Vorliegend hatte der Unternehmer die Muster-Widerrufsbelehrung nach der Anlage 1 zum Art 246a EGBGB verwendet. In den weiteren AGBs des Vertrages hatte das Unternehmen allerdings weitere Angaben zum Thema Wertersatz im Falle des Widerrufs gemacht.
Verwendet der Unternehmer das jeweilige gesetzliche Muster der Widerrufsbelehrung, wird er in der Regel von der sogenannten Gesetzlichkeitsfiktion geschützt. Diese besagt, dass sofern der Verwender das gesetzliche Muster unverändert und zutreffend verwendet hat, [unwiderleglich] vermutet wird, dass der Verbraucher hinreichend über sein Widerrufsrecht belehrt wurde.
Im vorliegenden Fall hätte sich das Unternehmen daher eigentlich auf diesen Musterschutz berufen können. Der BGH sah dies jedoch anders.
„Jedoch kann sich der Unternehmer auf die Schutzwirkung dieser Vorschrift nicht berufen, wenn der Verbraucher durch eine weitere – formal oder inhaltlich nicht ordnungsgemäße – Belehrung irregeführt oder von einer rechtzeitigen Ausübung seines Rechts abgehalten wird (vgl. BGH, Urteil vom 16. Dezember 2015 – IV ZR 71/14, juris Rn. 11 zum Widerspruchsrecht nach § 5a VVG in der bis zum 31. Dezember 2007 gültigen Fassung).“
BGH20.05.2021 – III ZR 126/19
Vorliegend erfolgten in den AGBs des Vertrages weitere Ausführungen dazu, welchen Wertersatz der Verbraucher im Falle eines Widerrufs zu leisten hat. Es wurden Ausführungen zu der Berechnung dieses Wertersatzes gemacht, die sich nicht mit den gesetzlichen Vorgaben deckten. Der BGH schloss daraus, dass damit nicht nur der Musterschutz entfällt, sondern der Verbraucher in die Irre geführt wird und potenziell vom Widerruf abgehalten wird. Damit ist die vorliegende Widerrufsbelehrung, trotz der Verwendung des gesetzlichen Musters, aufgrund der weiteren Ausführungen im Vertrag unwirksam.
Mithin konnte der Verbraucher nicht nur den Widerruf erklären, sondern er musste auch keinen weiteren Wertersatz nach Maßgabe des Vertrags leisten.
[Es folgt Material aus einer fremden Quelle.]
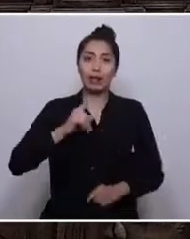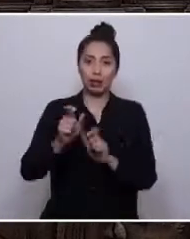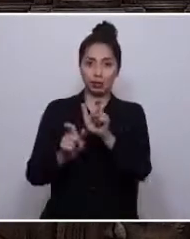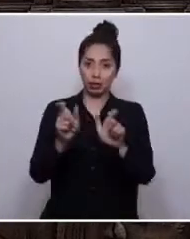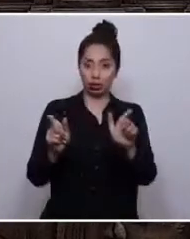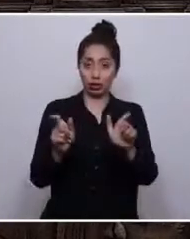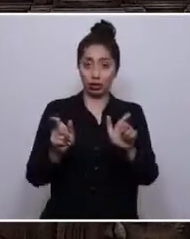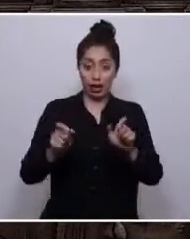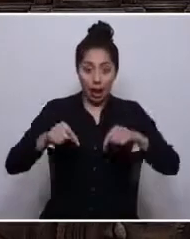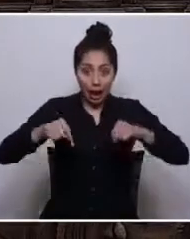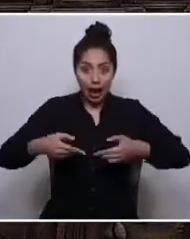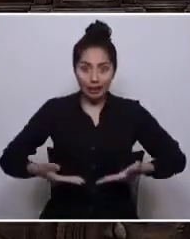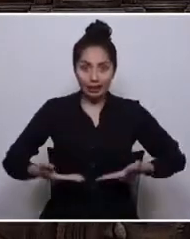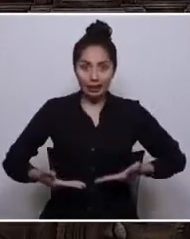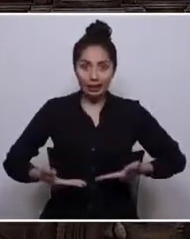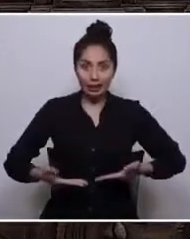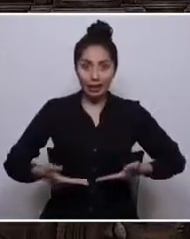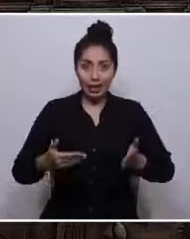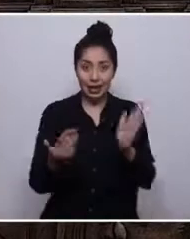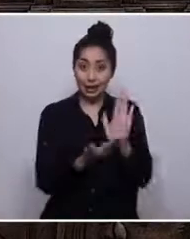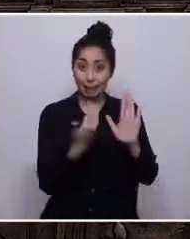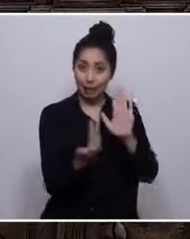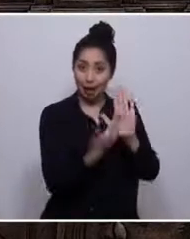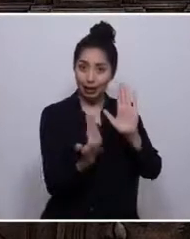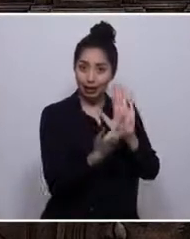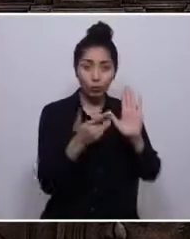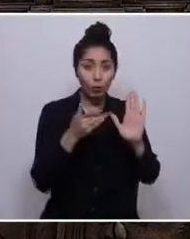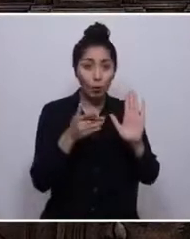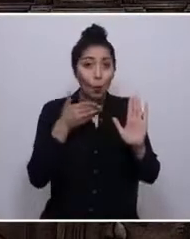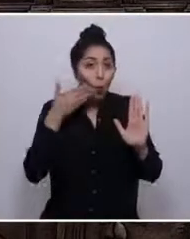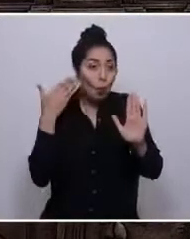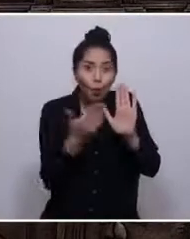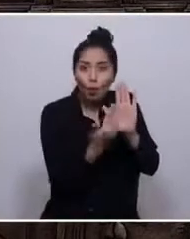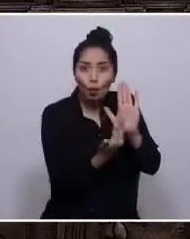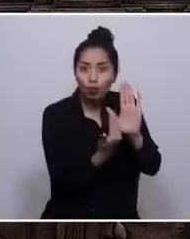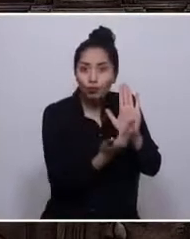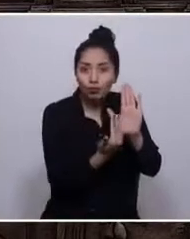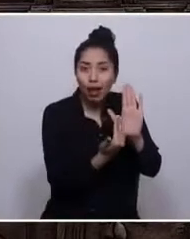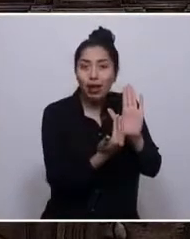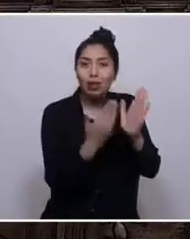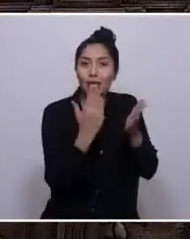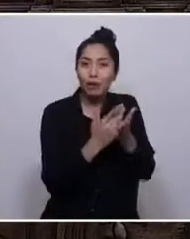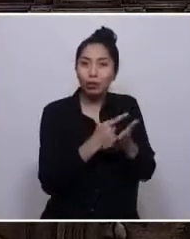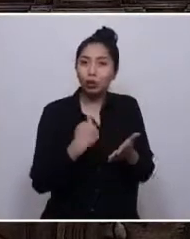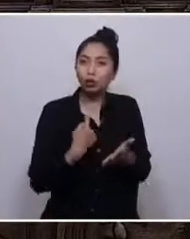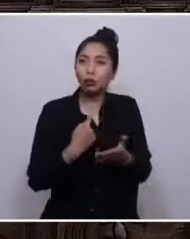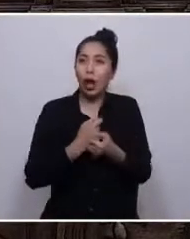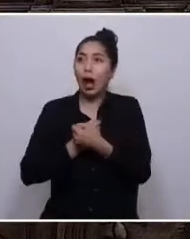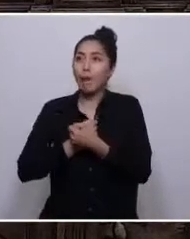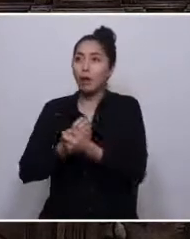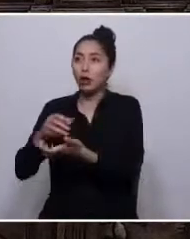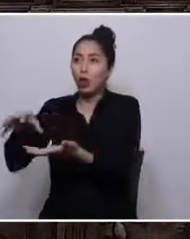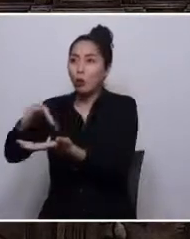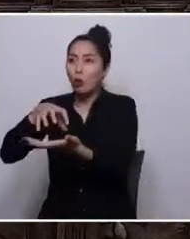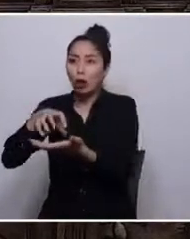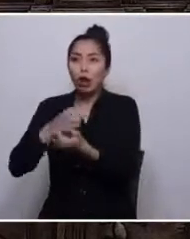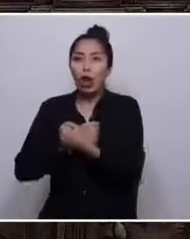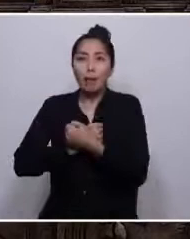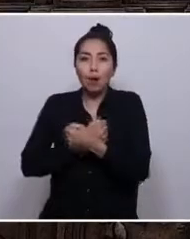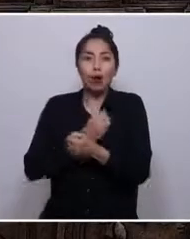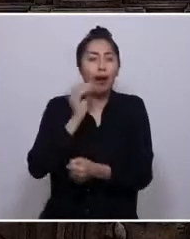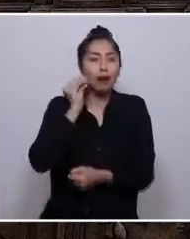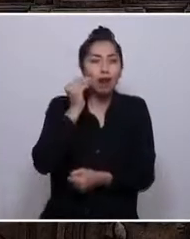Aquí, en estas páginas, en blanco, debemos dejar todo el amor por los pueblos, por nuestras abuelas y madres,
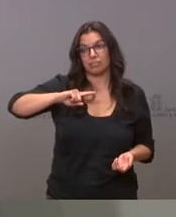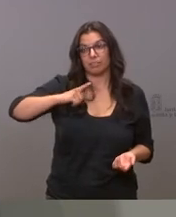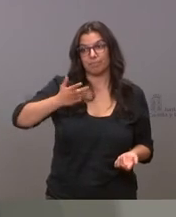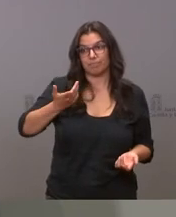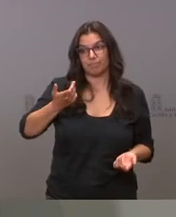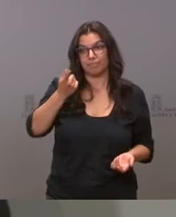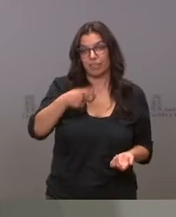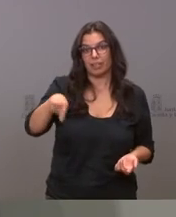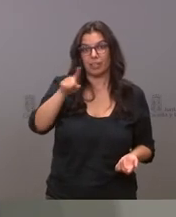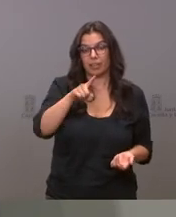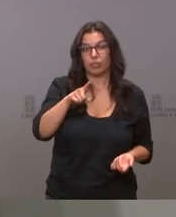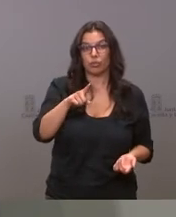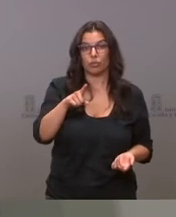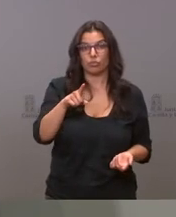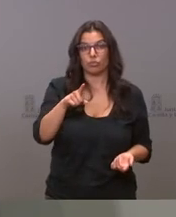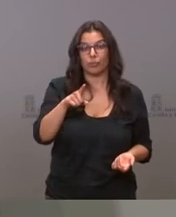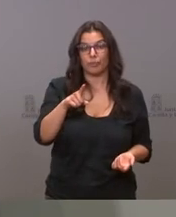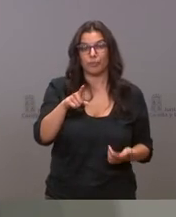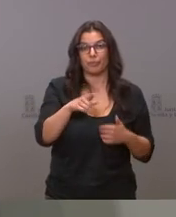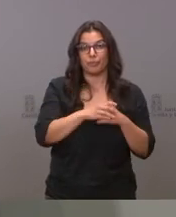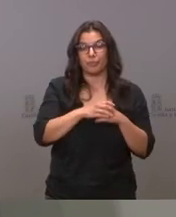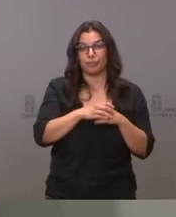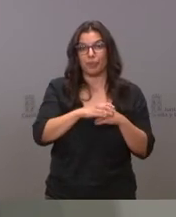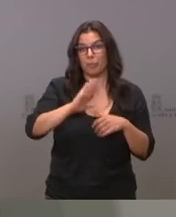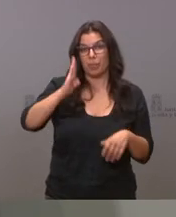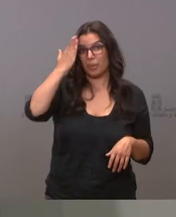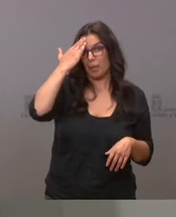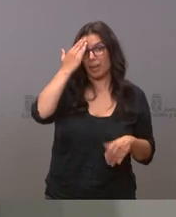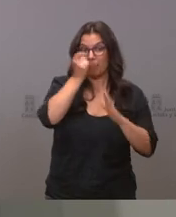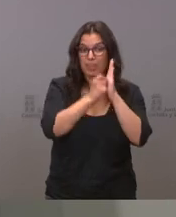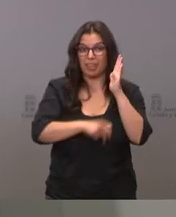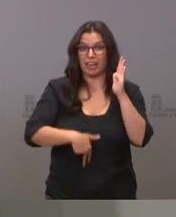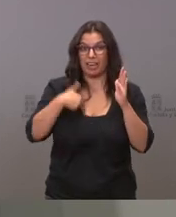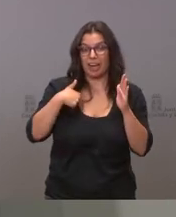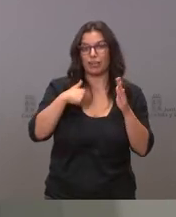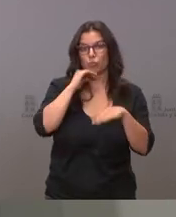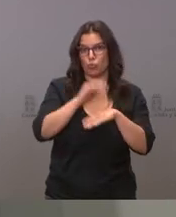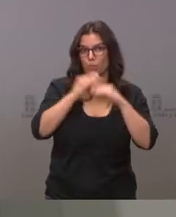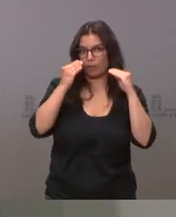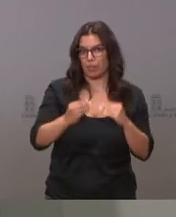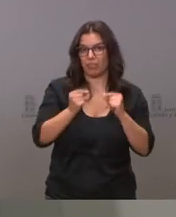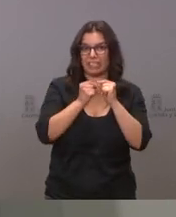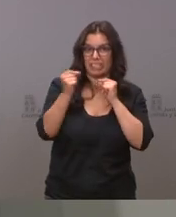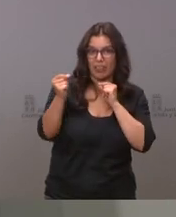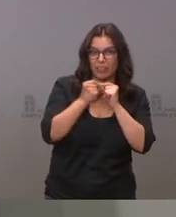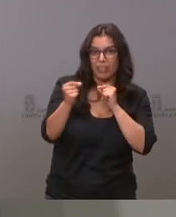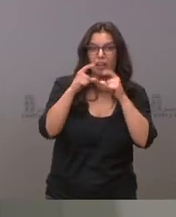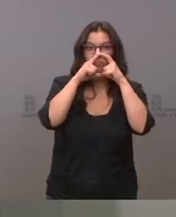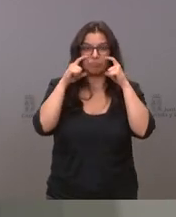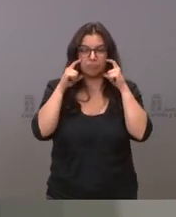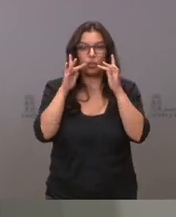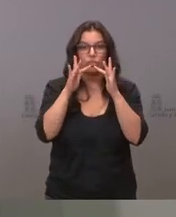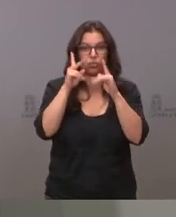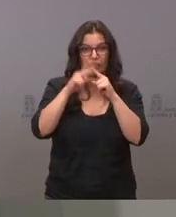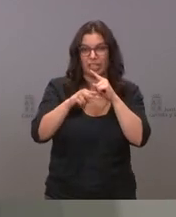el conjunto principal de las medidas generales que es la distancia la mascarilla y evitar el contacto y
Dies ist umso mehr bemerkenswert, weil der XI. Senat des BGHs dies bisher durchaus anders bewertet hat. Der XI. Senat führt u.a. in seiner Entscheidung vom 09.04.2019 – XI ZR 511/18 aus, dass es in seiner Rechtsprechung vermeintlich geklärt wäre, dass eine inhaltlich den gesetzlichen Anforderungen entsprechende Widerrufsbelehrung nicht durch undeutliche an andere Stelle stehende, nicht drucktechnisch hervorgehobene Angaben konterkariert werden kann.
Normalerweise muss ein BGH-Senat der eine Rechtsfrage abweichend von einem anderen Senat beurteilen will zunächst bei diesem Nachfragen und ggf. sodann diese Frage dem großen Senat des BGHs nach § 132 GVG vorlegen.
Der III. Senat weicht dem aus, indem er seine Rechtsprechung in seiner Entscheidung vom 20.05.2021 – III ZR 126/19 mit der XI. Senats abgrenzt. Nach der Lesart des III. Senates handelte es sich in seinem Fall um irreführende Angaben im Vertrag, die direkt Bezug auf die Widerrufsbelehrung genommen haben. Anders hingegen sei es in den Entscheidungen des XI. Senates. Hier ginge es bisher nur um weitere Angaben im Vertrag, die nur mittelbar Auswirkungen auf das Widerrufsrecht hatten und nicht direkt darauf Bezug nahmen.
Es bleibt offen wie der XI. Senat darauf reagieren wird. Bisher konnte in die Rechtsprechung des XI. Senates interpretiert werden, dass eine Widerrufsbelehrung, die sich an das gesetzliche Muster hält, auch vom Musterschutz profitiert. Unabhängig davon, was an anderer Stelle im Vertrag steht (s.o.).
Mit der jetzt vom III. Senat ergangenen Entscheidung vom 20.05.2021 – III ZR 126/19 eröffnet sich hingegen erneut weiterer Spielraum für die Bewertung von Widerrufsbelehrung, einem ggf. noch fortbestehenden Widerrufsrecht und einem ggf. nicht zu leistenden Wertersatz im Falle des Widerrufs.